SQLTeam.com | Weblogs | Forums

Why Doesn't this code do what I think it should

I am experimenting with this code that I got from the net,
I am trying to get better at SQL so would like to understand why this does not do what it seems it should.
I am running it against a over 10million row table which I noticed had several duplicate rows .
The Code:
select * from boilerdata where ReadingDate in (
select ReadingDate from boilerdata
group by ReadingDate having count(*)=6
)

I believe This should return any duplicate Datetimes, where specifically there are 6 duplicates for a particular DateTime Grouped together.
BTW the =6 is just an example I have tried >n or =n with several numbers but all give me similar unexpected results.
The Table consists of 2 rows added every minute 24/7 so there are always 2 of any datetime anyway,
(I don't think this is good so I am thinking of just changing that to one row per
minute ). But I digress.
So I could go on about all the results I have had but mainly it works better if I use an = rather than a >
So with this example I got several groups of 6 + several groups of 4 + about 30 groups of 2 at the end.
I can't explain this at all ! I only asked for 6 anyway but got the 4's as well? that's hard enough to explain but why the 30 or so groups of 2 ? there are millions of groups of 2 in the table!
I would appreciate any help , hopefully I might learn something.

Thanks

Usable sample data -- create table and insert statement(s) -- would be much easier to understand so that we can help you by providing actual code.

What column(s) make a row duplicate for this as @ScottPletcher recommended we need to see yoir table structure and some sample data that shows us what constitutes a dup.
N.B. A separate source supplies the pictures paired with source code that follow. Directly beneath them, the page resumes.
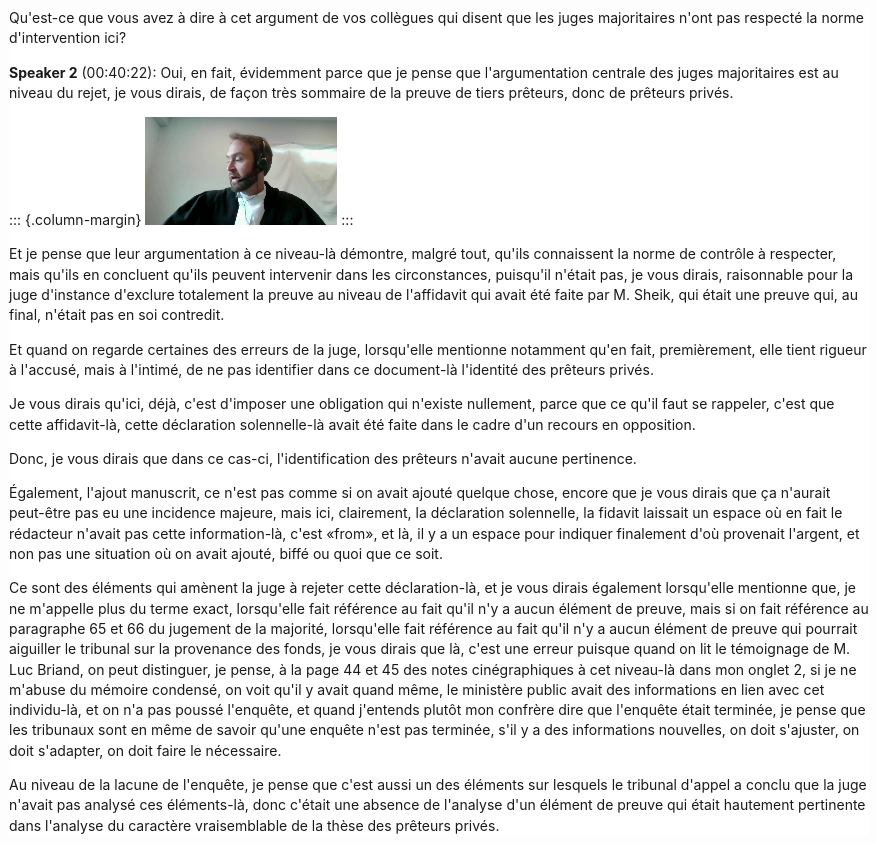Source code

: Qu'est-ce que vous avez à dire à cet argument de vos collègues qui disent que les juges majoritaires n'ont pas respecté la norme d'intervention ici?

**Speaker 2** (00:40:22): Oui, en fait, évidemment parce que je pense que l'argumentation centrale des juges majoritaires est au niveau du rejet, je vous dirais, de façon très sommaire de la preuve de tiers prêteurs, donc de prêteurs privés.

::: {.column-margin}
![](2600.png)
:::

Et je pense que leur argumentation à ce niveau-là démontre, malgré tout, qu'ils connaissent la norme de contrôle à respecter, mais qu'ils en concluent qu'ils peuvent intervenir dans les circonstances, puisqu'il n'était pas, je vous dirais, raisonnable pour la juge d'instance d'exclure totalement la preuve au niveau de l'affidavit qui avait été faite par M. Sheik, qui était une preuve qui, au final, n'était pas en soi contredit.

Et quand on regarde certaines des erreurs de la juge, lorsqu'elle mentionne notamment qu'en fait, premièrement, elle tient rigueur à l'accusé, mais à l'intimé, de ne pas identifier dans ce document-là l'identité des prêteurs privés.

Je vous dirais qu'ici, déjà, c'est d'imposer une obligation qui n'existe nullement, parce que ce qu'il faut se rappeler, c'est que cette affidavit-là, cette déclaration solennelle-là avait été faite dans le cadre d'un recours en opposition.

Donc, je vous dirais que dans ce cas-ci, l'identification des prêteurs n'avait aucune pertinence.

Également, l'ajout manuscrit, ce n'est pas comme si on avait ajouté quelque chose, encore que je vous dirais que ça n'aurait peut-être pas eu une incidence majeure, mais ici, clairement, la déclaration solennelle, la fidavit laissait un espace où en fait le rédacteur n'avait pas cette information-là, c'est «from», et là, il y a un espace pour indiquer finalement d'où provenait l'argent, et non pas une situation où on avait ajouté, biffé ou quoi que ce soit.

Ce sont des éléments qui amènent la juge à rejeter cette déclaration-là, et je vous dirais également lorsqu'elle mentionne que, je ne m'appelle plus du terme exact, lorsqu'elle fait référence au fait qu'il n'y a aucun élément de preuve, mais si on fait référence au paragraphe 65 et 66 du jugement de la majorité, lorsqu'elle fait référence au fait qu'il n'y a aucun élément de preuve qui pourrait aiguiller le tribunal sur la provenance des fonds, je vous dirais que là, c'est une erreur puisque quand on lit le témoignage de M. Luc Briand, on peut distinguer, je pense, à la page 44 et 45 des notes cinégraphiques à cet niveau-là dans mon onglet 2, si je ne m'abuse du mémoire condensé, on voit qu'il y avait quand même, le ministère public avait des informations en lien avec cet individu-là, et on n'a pas poussé l'enquête, et quand j'entends plutôt mon confrère dire que l'enquête était terminée, je pense que les tribunaux sont en même de savoir qu'une enquête n'est pas terminée, s'il y a des informations nouvelles, on doit s'ajuster, on doit s'adapter, on doit faire le nécessaire.

Au niveau de la lacune de l'enquête, je pense que c'est aussi un des éléments sur lesquels le tribunal d'appel a conclu que la juge n'avait pas analysé ces éléments-là, donc c'était une absence de l'analyse d'un élément de preuve qui était hautement pertinente dans l'analyse du caractère vraisemblable de la thèse des prêteurs privés.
Or give us full access to your sql server

Hi and thanks.
This is the create Table code:
USE [Sensors]
GO

/****** Object: Table [dbo].[BoilerData] Script Date: 21/02/2021 11:44:10 ******/
SET ANSI_NULLS ON
GO

SET QUOTED_IDENTIFIER ON
GO

CREATE TABLE [dbo].[BoilerData](
[ID] [int] NOT NULL,
[Temperature] [decimal](5, 2) NOT NULL,
[BoilerState] [int] NOT NULL,
[ReadingDate] [datetime] NOT NULL,
[LatchValue] [int] NULL,
[Room] nvarchar NULL,

CONSTRAINT [PK_BoilerData_1] PRIMARY KEY CLUSTERED
(
[ID] ASC
)WITH (PAD_INDEX = OFF, STATISTICS_NORECOMPUTE = OFF, IGNORE_DUP_KEY = OFF, ALLOW_ROW_LOCKS = ON, ALLOW_PAGE_LOCKS = ON) ON [PRIMARY]
) ON [PRIMARY]
GO

This is the first 4 rows of the Table hope this is uploaded OK! :slight_smile:
DB sample

As you can see the ReadingDate is the column that is duplicated

That is not a duplicate.
The other column Room, shows different data as well as other columns. So you need to provide us more clearer requirements Vader, use the force

Ah! Perhaps I got confused, Yes the row is not a duplicate but the Datetime is.
The code I quoted is looking for duplicate Datetimes
Or that's what it looks like to me?

duplication is based not on just one column. So which row do you want to see from the dups?